Scare crows chilling on the farm - Farmer uses effigies to ward off birds, thieves
Jamaican farmers have used different methods to protect their crops from birds, but after trying several strategies with unsatisfying results, Winston 'Toots' Patterson employed a very ancient approach that has not only seen him getting the maximum from his fields, but has attracted both locals and foreigners to his farm in Bounty Hall, Trelawny.
Patterson has been farming since 1979, and is a popular source for a wide range of produce such as cabbage, cantaloupe, tomatoes, and callaloo at the Falmouth market. He also does banana and plantain, and rears pigs.
Yet, his acclaim is not just about his farm produce that so many householders in western Jamaica depend on, but the effigies erected on his property, that have not only kept away the flying pests but also thieves.
"I did it to protect my crop because it hard to be in the sun all day and wake up to find it destroyed," he said.
"It works wonders because the birds don't trouble my crop and man not sure, so they don't try mess around."
There are six scarecrows, paired male and female. He has named one of the male effigies for legendary disc jockey Bob Clarke, and says he will also be naming the other scarecrows in honour of other famous reggae icons, but has not decided on some of the names.

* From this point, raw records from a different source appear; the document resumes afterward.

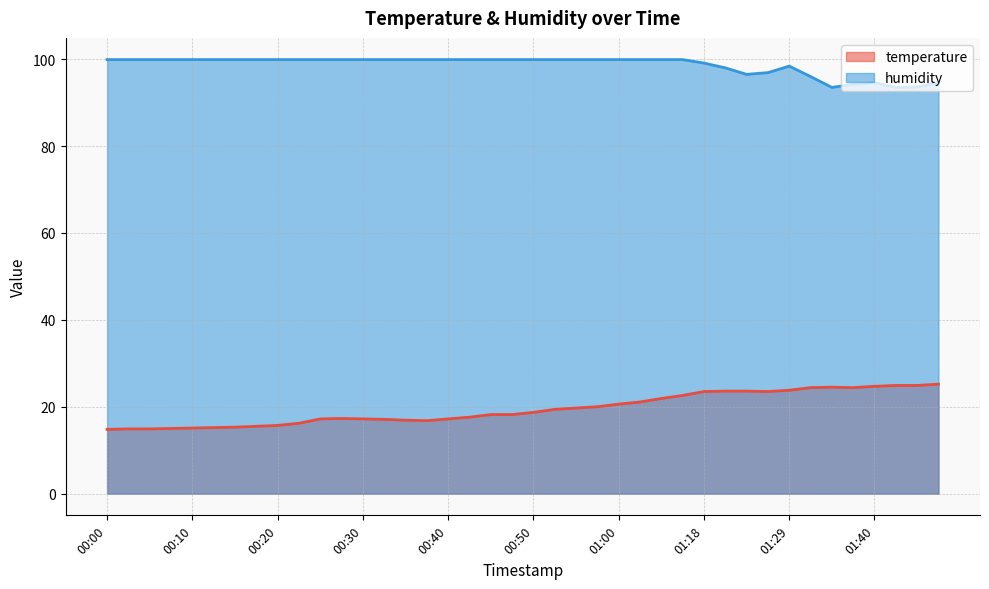

What is the difference between the maximum and minimum values in the temperature series?

10.4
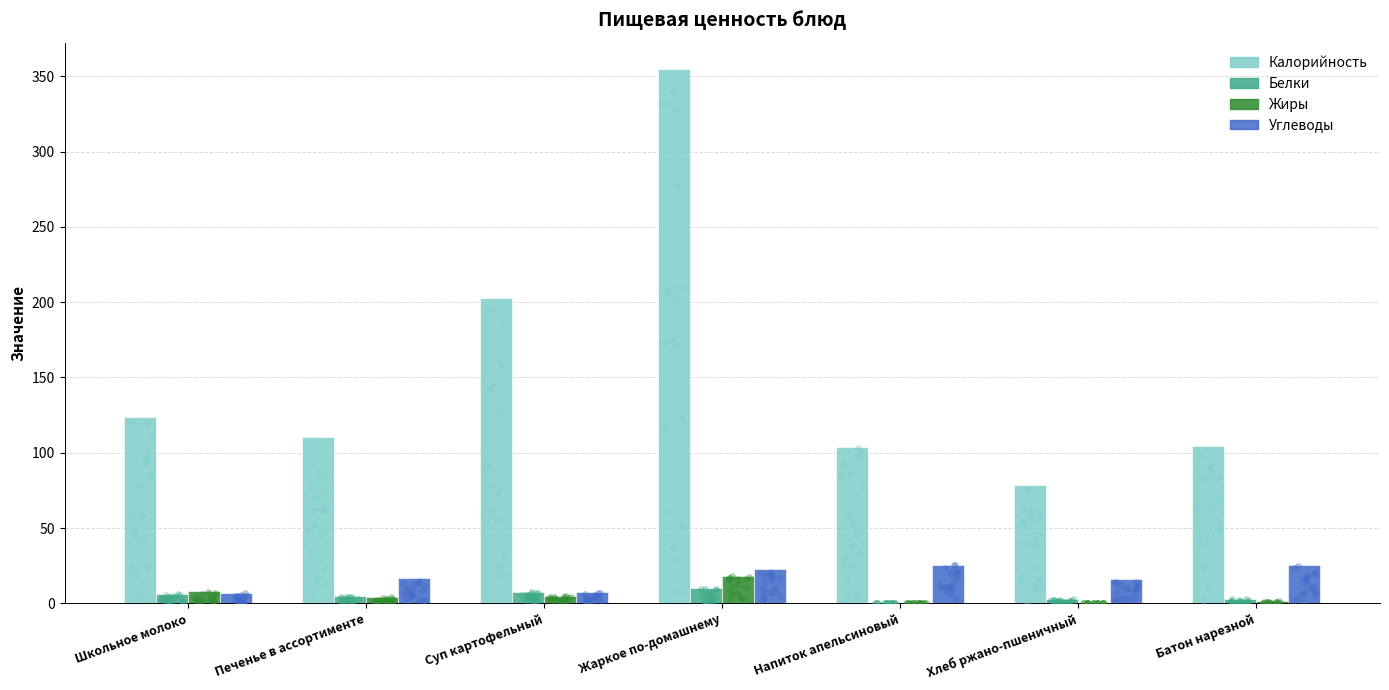

Which series reaches the minimum Y coordinate?

Белки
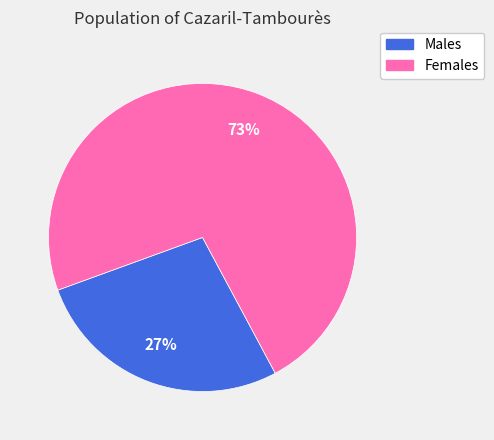

To the nearest percent, what percentage of the pie is Females?

73%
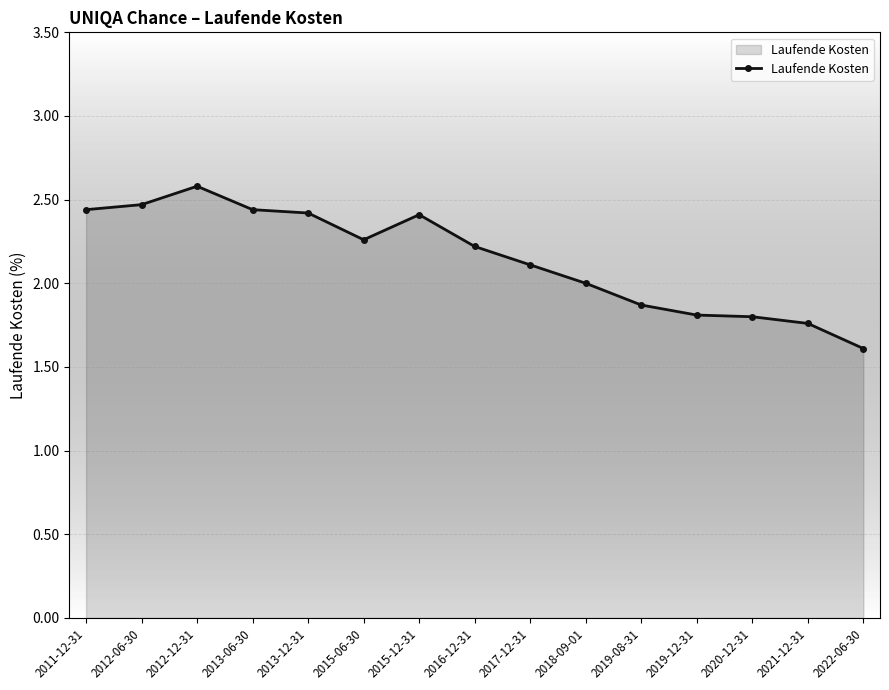

What is the smallest value displayed?

1.6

Patterson changes their attire when necessary, and outfits each according to their gender, even adding a few bottles of Red Stripe Beer in the handbag of one of the females.

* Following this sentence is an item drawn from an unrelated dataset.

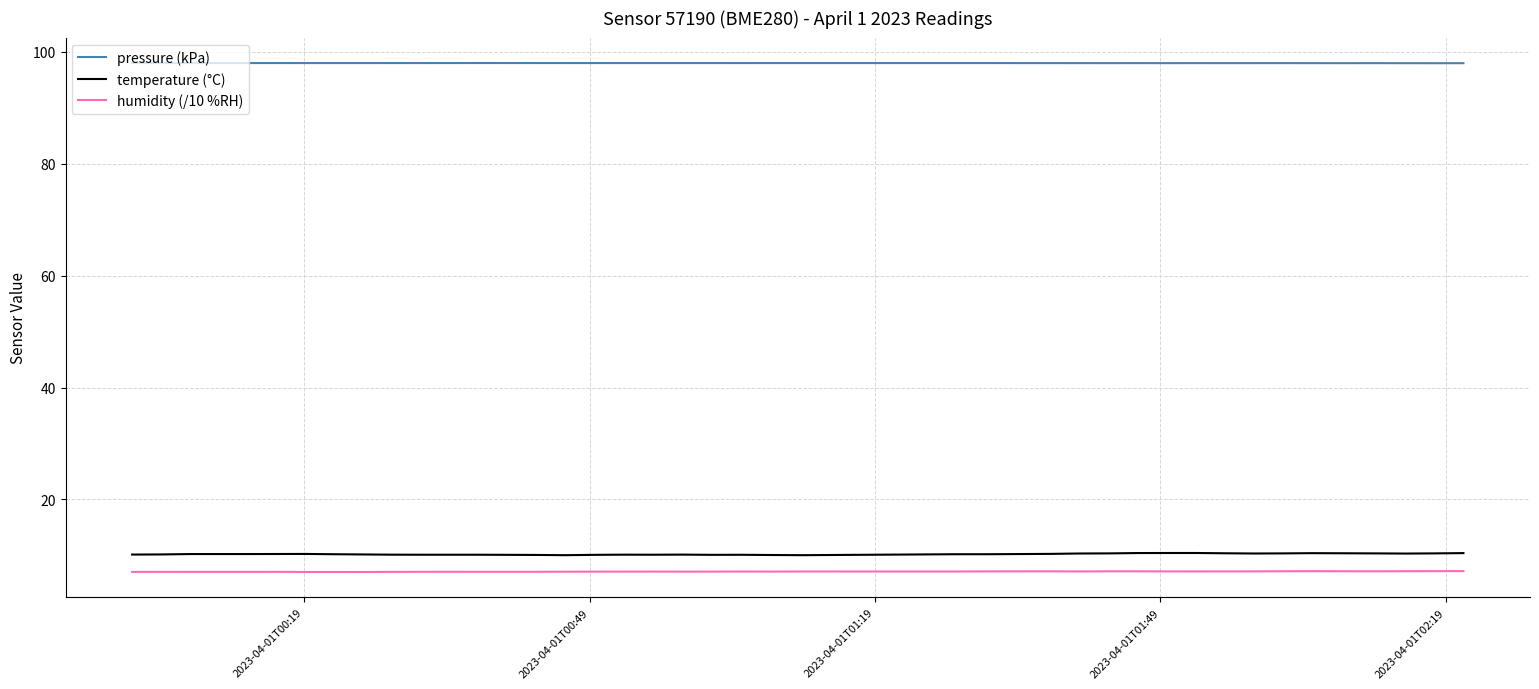

What is the highest value of the pressure (kPa) series?

98.0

"I was featured on Hill and Gully Ride in 1999, yes, they love what I do," he said proudly. "Some Americans came and did a film on it in December. It is an attraction. Many tourists come from all over the world and take pictures," he said.
Despite the attention, Patterson has no plans to expand his idea into a business but wants to keep it simple, while he continues to do what he loves the most, cultivating his crops.